Document extract Block Start
[This article was updated on August 14.]
While finally recognising Palestinian statehood gives legitimacy to Palestinians’ aspirations, using it as a bargaining chip — as the West, including Australia, is doing — is a face-saving exercise.
It is a distraction from taking immediate steps — such as sanctions, ending weapons trade and massively expanding aid — to stop Israel’s genocide and starvation of Gazans.
The horrifying images of people being deliberately starved and killed is adding pressure on Western governments, which have been enthusiastic supporters of Israel’s genocide.
Around the world, views of Israel are mostly negative, as the Pew Research Centre shows. The big media that, for nearly two years, has been complicit in manufacturing consent for Israel’s “right” to defend itself, are now condemning its killing of Palestinian journalists.
Now, only 32% of people in the United States approve of Israel’s military action in Gaza, according to a new Gallup poll.
However, with the noteworthy exceptions of Ireland and Spain, Western leaders still refuse to describe Israel’s war as an act of genocide.
It helps explain why they are only now starting to talk up the need to recognise Palestine as a state.
Document extract Block End
#### What you need to do
Decide whether each statement agrees with the commentary above: (a) According to a Gallup poll, only 32% of people in the United States approve of Israel’s military action in Gaza. (b) Ireland and Spain are among the Western leaders who refuse to describe Israel’s war as genocide. (c) Around the world, views of Israel are mostly positive. Answer yes or no for each, quoting the words of the text that decide it.
Listed entries Block Start
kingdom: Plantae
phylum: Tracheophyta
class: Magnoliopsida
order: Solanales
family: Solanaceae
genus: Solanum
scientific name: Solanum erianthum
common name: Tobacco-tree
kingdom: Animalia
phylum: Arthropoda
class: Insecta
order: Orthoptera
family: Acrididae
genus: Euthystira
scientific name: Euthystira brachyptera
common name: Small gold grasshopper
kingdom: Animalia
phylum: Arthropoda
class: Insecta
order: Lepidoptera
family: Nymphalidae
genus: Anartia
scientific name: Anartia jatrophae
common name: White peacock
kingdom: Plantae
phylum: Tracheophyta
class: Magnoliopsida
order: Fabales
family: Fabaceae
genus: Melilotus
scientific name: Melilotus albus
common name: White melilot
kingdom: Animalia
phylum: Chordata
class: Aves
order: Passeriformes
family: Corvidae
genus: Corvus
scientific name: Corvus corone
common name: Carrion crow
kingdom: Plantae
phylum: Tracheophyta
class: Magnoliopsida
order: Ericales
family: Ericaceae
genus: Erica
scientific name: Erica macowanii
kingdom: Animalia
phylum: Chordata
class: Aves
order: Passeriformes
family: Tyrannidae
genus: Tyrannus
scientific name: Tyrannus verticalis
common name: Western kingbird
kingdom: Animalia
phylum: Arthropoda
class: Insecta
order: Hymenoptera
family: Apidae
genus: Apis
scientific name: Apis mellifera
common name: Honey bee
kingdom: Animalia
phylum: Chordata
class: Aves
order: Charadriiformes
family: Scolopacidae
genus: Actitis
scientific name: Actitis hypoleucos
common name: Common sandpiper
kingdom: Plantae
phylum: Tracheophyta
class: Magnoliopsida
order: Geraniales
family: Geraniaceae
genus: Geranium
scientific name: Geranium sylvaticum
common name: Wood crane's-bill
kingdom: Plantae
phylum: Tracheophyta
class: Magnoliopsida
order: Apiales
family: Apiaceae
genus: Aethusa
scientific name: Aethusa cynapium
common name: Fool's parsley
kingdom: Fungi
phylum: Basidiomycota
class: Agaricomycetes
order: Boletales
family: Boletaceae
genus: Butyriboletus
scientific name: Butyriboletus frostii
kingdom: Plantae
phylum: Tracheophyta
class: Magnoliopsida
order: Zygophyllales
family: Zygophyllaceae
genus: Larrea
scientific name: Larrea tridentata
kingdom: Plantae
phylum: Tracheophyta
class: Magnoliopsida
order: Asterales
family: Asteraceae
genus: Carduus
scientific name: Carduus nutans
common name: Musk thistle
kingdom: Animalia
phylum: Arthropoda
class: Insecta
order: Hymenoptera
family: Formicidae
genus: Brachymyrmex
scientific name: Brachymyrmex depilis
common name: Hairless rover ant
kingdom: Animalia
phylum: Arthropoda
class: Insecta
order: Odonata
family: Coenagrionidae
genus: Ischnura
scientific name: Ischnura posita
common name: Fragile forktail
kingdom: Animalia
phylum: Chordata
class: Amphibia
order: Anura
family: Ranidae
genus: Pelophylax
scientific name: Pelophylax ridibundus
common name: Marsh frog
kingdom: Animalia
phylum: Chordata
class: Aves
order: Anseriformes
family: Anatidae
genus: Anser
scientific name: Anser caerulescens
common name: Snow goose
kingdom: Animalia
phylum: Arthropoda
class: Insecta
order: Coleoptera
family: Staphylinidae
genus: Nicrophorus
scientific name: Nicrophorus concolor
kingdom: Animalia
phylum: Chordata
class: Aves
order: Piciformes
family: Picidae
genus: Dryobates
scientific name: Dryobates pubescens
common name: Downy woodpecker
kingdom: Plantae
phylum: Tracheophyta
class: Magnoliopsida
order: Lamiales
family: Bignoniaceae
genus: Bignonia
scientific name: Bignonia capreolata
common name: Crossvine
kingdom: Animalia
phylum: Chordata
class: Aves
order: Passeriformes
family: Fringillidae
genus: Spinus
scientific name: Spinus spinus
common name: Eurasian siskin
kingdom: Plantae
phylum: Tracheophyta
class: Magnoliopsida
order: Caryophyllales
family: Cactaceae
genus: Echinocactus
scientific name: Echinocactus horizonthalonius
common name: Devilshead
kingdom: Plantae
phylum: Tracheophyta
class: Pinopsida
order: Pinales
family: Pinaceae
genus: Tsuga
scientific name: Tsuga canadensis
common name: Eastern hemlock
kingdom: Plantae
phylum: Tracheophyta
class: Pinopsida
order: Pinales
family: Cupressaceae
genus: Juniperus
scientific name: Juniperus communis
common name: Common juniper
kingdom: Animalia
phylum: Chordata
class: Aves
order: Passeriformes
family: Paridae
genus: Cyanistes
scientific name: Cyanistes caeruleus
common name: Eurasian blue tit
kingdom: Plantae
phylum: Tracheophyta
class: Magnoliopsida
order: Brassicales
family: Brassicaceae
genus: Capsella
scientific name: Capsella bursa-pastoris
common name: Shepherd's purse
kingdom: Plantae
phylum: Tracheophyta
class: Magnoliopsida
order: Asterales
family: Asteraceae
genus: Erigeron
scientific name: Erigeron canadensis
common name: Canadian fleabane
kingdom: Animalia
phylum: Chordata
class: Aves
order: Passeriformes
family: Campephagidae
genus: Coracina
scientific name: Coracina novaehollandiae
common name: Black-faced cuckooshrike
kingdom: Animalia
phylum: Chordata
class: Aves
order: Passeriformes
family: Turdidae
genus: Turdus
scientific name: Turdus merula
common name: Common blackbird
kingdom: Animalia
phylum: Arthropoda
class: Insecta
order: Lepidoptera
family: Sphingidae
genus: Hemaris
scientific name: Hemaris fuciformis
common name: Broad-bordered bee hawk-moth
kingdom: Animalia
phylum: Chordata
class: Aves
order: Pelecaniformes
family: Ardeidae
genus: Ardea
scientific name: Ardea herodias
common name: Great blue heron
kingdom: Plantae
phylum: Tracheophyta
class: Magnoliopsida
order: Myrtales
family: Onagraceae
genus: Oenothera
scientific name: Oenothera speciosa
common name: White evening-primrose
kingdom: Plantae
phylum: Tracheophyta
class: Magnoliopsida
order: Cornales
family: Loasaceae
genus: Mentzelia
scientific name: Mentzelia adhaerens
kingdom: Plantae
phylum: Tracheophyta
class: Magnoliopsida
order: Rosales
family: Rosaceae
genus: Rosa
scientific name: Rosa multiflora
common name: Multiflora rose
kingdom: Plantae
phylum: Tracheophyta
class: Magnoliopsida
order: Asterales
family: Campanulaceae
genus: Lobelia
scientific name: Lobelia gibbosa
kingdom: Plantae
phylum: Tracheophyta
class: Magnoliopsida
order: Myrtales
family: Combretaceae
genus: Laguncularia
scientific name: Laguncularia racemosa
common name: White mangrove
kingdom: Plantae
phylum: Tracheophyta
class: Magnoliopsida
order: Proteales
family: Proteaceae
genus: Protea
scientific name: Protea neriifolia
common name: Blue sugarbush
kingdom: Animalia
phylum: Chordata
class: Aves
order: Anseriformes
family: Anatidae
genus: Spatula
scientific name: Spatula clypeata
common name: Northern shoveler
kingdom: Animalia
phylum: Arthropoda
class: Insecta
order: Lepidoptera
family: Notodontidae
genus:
Listed entries Block End
#### Solution
(a) Yes: "Now, only 32% of people in the United States approve of Israel’s military action in Gaza, according to a new Gallup poll."
(b) No: "with the noteworthy exceptions of Ireland and Spain, Western leaders still refuse to describe Israel’s war as an act of genocide."
(c) No: "Around the world, views of Israel are mostly negative"